Why You Need a Mentor: A good mentor has experience doing what you want to do and all that comes with it—the hiccups, the roadblocks, the dumpster fires, the accolades, and the achievements. That experience brings with it true empathy rather than platitudes about how it’s all going to be just fine, even if it may not.

She can fill the gap between education and experience, like reminding you that it’s fantastic to promote yourself but even better to make sure you spend a few minutes proofreading before sending that letter out about all the awards you won at your pubic high school (true story). She can “educate” you on what you don’t yet know that you don’t know yet.

A good mentor can open doors for you that otherwise wouldn’t only be locked, but also may be hidden behind a faux set of bookshelves (figuratively speaking, of course, unless fake shelving is your thing and then maybe literally too).

Perhaps most important, a good mentor will tell it like it is. Unlike someone who loves you or is too personally invested in your story, that mentor will give you the professional equivalent of “Yes, Karen. Those pants DO in fact make your butt look big.” And it may hurt. But it will be the kindest thing she could do for you—be real and honest and direct—all with your success in mind.

How to Find a Mentor: So how do you find this mythical creature who will want to help you succeed and invest her time and connect you to others and give the gift of truth? Well, even the most magical of mentors cannot (and should not) be the chief advisor to all the things in your life that perhaps might benefit from mentorship. You don’t have your electrician help with your meal planning, do you? (If you FIND that electrician, please share that phone number this instant.) The person who’s “right” to mentor you as you start a new company probably isn’t going to be the same person you’d seek out to take your business global. Your first priority, then, in finding a mentor is to have clarity about what specifically you’re hoping to do and then start your search with that in mind.

Do your homework. Who is out there who has successfully done that thing you want to do—lose weight, launch a successful business venture, start a nonprofit, adopt a child from a foreign country, (fill in whatever your goal is here)?

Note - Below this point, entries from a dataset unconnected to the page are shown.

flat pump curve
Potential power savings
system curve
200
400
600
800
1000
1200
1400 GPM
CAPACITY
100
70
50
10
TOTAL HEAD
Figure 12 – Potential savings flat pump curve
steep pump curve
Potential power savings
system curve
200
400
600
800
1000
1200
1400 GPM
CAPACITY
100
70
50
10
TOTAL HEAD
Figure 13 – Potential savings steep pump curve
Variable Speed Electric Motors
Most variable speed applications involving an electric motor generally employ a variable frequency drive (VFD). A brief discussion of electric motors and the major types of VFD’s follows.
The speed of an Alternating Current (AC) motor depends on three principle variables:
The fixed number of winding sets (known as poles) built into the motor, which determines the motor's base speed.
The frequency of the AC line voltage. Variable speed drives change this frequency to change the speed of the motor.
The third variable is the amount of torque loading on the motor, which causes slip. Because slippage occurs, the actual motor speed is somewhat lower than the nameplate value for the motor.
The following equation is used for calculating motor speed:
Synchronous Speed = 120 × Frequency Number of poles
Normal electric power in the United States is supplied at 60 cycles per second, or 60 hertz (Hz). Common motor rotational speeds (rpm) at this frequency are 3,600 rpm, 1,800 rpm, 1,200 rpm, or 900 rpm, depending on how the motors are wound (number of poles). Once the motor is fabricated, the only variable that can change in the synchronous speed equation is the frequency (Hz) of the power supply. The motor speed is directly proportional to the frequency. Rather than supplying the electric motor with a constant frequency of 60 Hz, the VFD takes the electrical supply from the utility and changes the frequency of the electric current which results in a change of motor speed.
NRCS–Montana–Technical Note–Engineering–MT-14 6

Start with your current village; you may be pleasantly surprised to see the experience and expertise that’s already right within your reach. Then expand further out. See who’s on the news or LinkedIn or at whatever industry events are in your field. Be as specific as possible. (For instance, I’d love help getting a book published but have zero intention of writing the next vampire love story. I’d search for successful writers/publishers in the comedic self-help space, if such a genre even exists.)

Once you’ve identified a list of movers and shakers whom you’d love to emulate, dig deeper still. Who on that list volunteers their time? What causes do they care about? What are their interests? What can you glean of their personality and work style? Remember that it’s not just about what they’ve gotten done—it’s about how they’ve done it too. One person’s successful journey isn’t necessarily the secret to your own, and the path they took to their destination matters too. It needs to align with how you operate in this world.

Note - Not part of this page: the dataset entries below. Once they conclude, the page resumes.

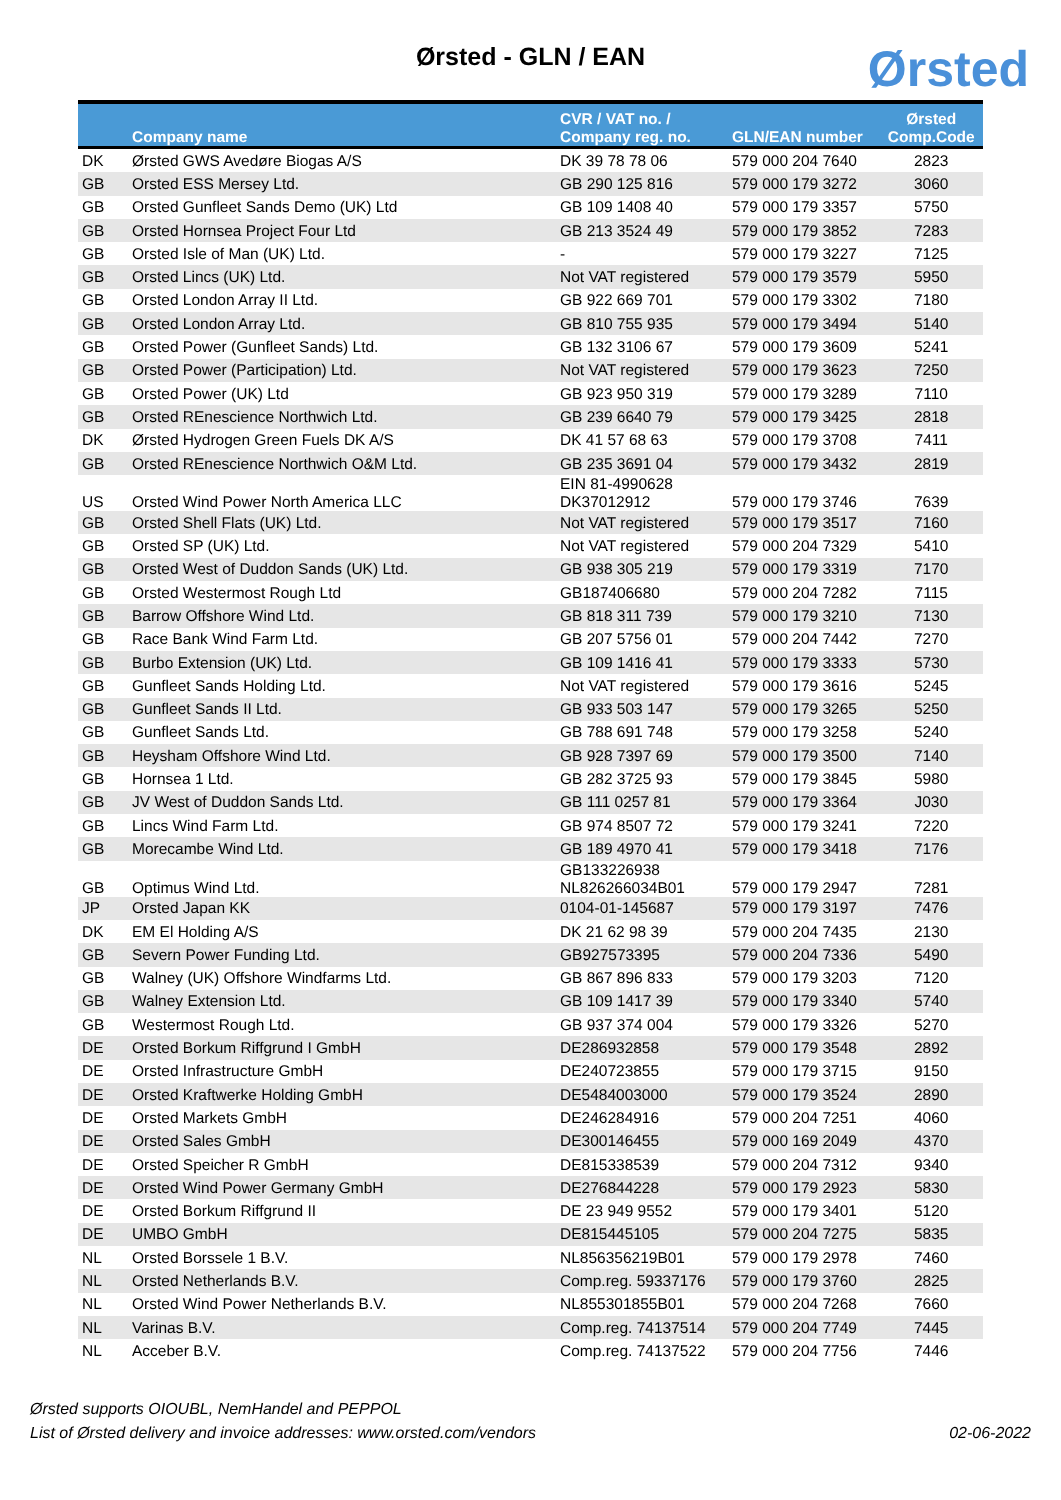Ørsted - GLN / EAN Ørsted
| | Company name | CVR / VAT no. / Company reg. no. | GLN/EAN number | Ørsted Comp.Code |
| --- | --- | --- | --- | --- |
| DK | Ørsted GWS Avedøre Biogas A/S | DK 39 78 78 06 | 579 000 204 7640 | 2823 |
| GB | Orsted ESS Mersey Ltd. | GB 290 125 816 | 579 000 179 3272 | 3060 |
| GB | Orsted Gunfleet Sands Demo (UK) Ltd | GB 109 1408 40 | 579 000 179 3357 | 5750 |
| GB | Orsted Hornsea Project Four Ltd | GB 213 3524 49 | 579 000 179 3852 | 7283 |
| GB | Orsted Isle of Man (UK) Ltd. | - | 579 000 179 3227 | 7125 |
| GB | Orsted Lincs (UK) Ltd. | Not VAT registered | 579 000 179 3579 | 5950 |
| GB | Orsted London Array II Ltd. | GB 922 669 701 | 579 000 179 3302 | 7180 |
| GB | Orsted London Array Ltd. | GB 810 755 935 | 579 000 179 3494 | 5140 |
| GB | Orsted Power (Gunfleet Sands) Ltd. | GB 132 3106 67 | 579 000 179 3609 | 5241 |
| GB | Orsted Power (Participation) Ltd. | Not VAT registered | 579 000 179 3623 | 7250 |
| GB | Orsted Power (UK) Ltd | GB 923 950 319 | 579 000 179 3289 | 7110 |
| GB | Orsted REnescience Northwich Ltd. | GB 239 6640 79 | 579 000 179 3425 | 2818 |
| DK | Ørsted Hydrogen Green Fuels DK A/S | DK 41 57 68 63 | 579 000 179 3708 | 7411 |
| GB | Orsted REnescience Northwich O&M Ltd. | GB 235 3691 04 | 579 000 179 3432 | 2819 |
| US | Orsted Wind Power North America LLC | EIN 81-4990628 DK37012912 | 579 000 179 3746 | 7639 |
| GB | Orsted Shell Flats (UK) Ltd. | Not VAT registered | 579 000 179 3517 | 7160 |
| GB | Orsted SP (UK) Ltd. | Not VAT registered | 579 000 204 7329 | 5410 |
| GB | Orsted West of Duddon Sands (UK) Ltd. | GB 938 305 219 | 579 000 179 3319 | 7170 |
| GB | Orsted Westermost Rough Ltd | GB187406680 | 579 000 204 7282 | 7115 |
| GB | Barrow Offshore Wind Ltd. | GB 818 311 739 | 579 000 179 3210 | 7130 |
| GB | Race Bank Wind Farm Ltd. | GB 207 5756 01 | 579 000 204 7442 | 7270 |
| GB | Burbo Extension (UK) Ltd. | GB 109 1416 41 | 579 000 179 3333 | 5730 |
| GB | Gunfleet Sands Holding Ltd. | Not VAT registered | 579 000 179 3616 | 5245 |
| GB | Gunfleet Sands II Ltd. | GB 933 503 147 | 579 000 179 3265 | 5250 |
| GB | Gunfleet Sands Ltd. | GB 788 691 748 | 579 000 179 3258 | 5240 |
| GB | Heysham Offshore Wind Ltd. | GB 928 7397 69 | 579 000 179 3500 | 7140 |
| GB | Hornsea 1 Ltd. | GB 282 3725 93 | 579 000 179 3845 | 5980 |
| GB | JV West of Duddon Sands Ltd. | GB 111 0257 81 | 579 000 179 3364 | J030 |
| GB | Lincs Wind Farm Ltd. | GB 974 8507 72 | 579 000 179 3241 | 7220 |
| GB | Morecambe Wind Ltd. | GB 189 4970 41 | 579 000 179 3418 | 7176 |
| GB | Optimus Wind Ltd. | GB133226938 NL826266034B01 | 579 000 179 2947 | 7281 |
| JP | Orsted Japan KK | 0104-01-145687 | 579 000 179 3197 | 7476 |
| DK | EM El Holding A/S | DK 21 62 98 39 | 579 000 204 7435 | 2130 |
| GB | Severn Power Funding Ltd. | GB927573395 | 579 000 204 7336 | 5490 |
| GB | Walney (UK) Offshore Windfarms Ltd. | GB 867 896 833 | 579 000 179 3203 | 7120 |
| GB | Walney Extension Ltd. | GB 109 1417 39 | 579 000 179 3340 | 5740 |
| GB | Westermost Rough Ltd. | GB 937 374 004 | 579 000 179 3326 | 5270 |
| DE | Orsted Borkum Riffgrund I GmbH | DE286932858 | 579 000 179 3548 | 2892 |
| DE | Orsted Infrastructure GmbH | DE240723855 | 579 000 179 3715 | 9150 |
| DE | Orsted Kraftwerke Holding GmbH | DE5484003000 | 579 000 179 3524 | 2890 |
| DE | Orsted Markets GmbH | DE246284916 | 579 000 204 7251 | 4060 |
| DE | Orsted Sales GmbH | DE300146455 | 579 000 169 2049 | 4370 |
| DE | Orsted Speicher R GmbH | DE815338539 | 579 000 204 7312 | 9340 |
| DE | Orsted Wind Power Germany GmbH | DE276844228 | 579 000 179 2923 | 5830 |
| DE | Orsted Borkum Riffgrund II | DE 23 949 9552 | 579 000 179 3401 | 5120 |
| DE | UMBO GmbH | DE815445105 | 579 000 204 7275 | 5835 |
| NL | Orsted Borssele 1 B.V. | NL856356219B01 | 579 000 179 2978 | 7460 |
| NL | Orsted Netherlands B.V. | Comp.reg. 59337176 | 579 000 179 3760 | 2825 |
| NL | Orsted Wind Power Netherlands B.V. | NL855301855B01 | 579 000 204 7268 | 7660 |
| NL | Varinas B.V. | Comp.reg. 74137514 | 579 000 204 7749 | 7445 |
| NL | Acceber B.V. | Comp.reg. 74137522 | 579 000 204 7756 | 7446 |
Ørsted supports OIOUBL, NemHandel and PEPPOL
List of Ørsted delivery and invoice addresses: www.orsted.com/vendors
02-06-2022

Put yourself out there. Be willing to be vulnerable. Unless you’re looking for help becoming a psychic, chances are pretty good that those potential mentors on your list aren’t tracking your need for a mentor. Open your mouth (or LinkedIn/email) and make the ask. Come up with some version of “You’re successfully doing what I’d love to be able to do and I’d be so grateful for your mentorship” that is authentic for you. Make sure your ask makes it clear that you’ve done that homework referenced above. And that you can share some value a mentoring relationship might bring to them (especially if you’re a meal-planning electrician). Make it clear that you know it will be work and that you’ve got the commitment and drive to put in the effort—in other words, time spent working with you will be a good investment.

Repeat this process again and again. You should always be on the lookout for relationships with others that help you grow. As you gain skills in one area, there will always be other places where you’d benefit from someone else’s expertise. And as you acquire your own expertise, you then have another responsibility that is also a gift. You get to be the mentor. You’ll know the personal satisfaction that can come from contributing to someone else’s growth and achievement. At the end of the day, if we’re doing this “life” thing well, we’re always both mentor and student at the same time. Because there’s always something to learn. And there’s always something to contribute.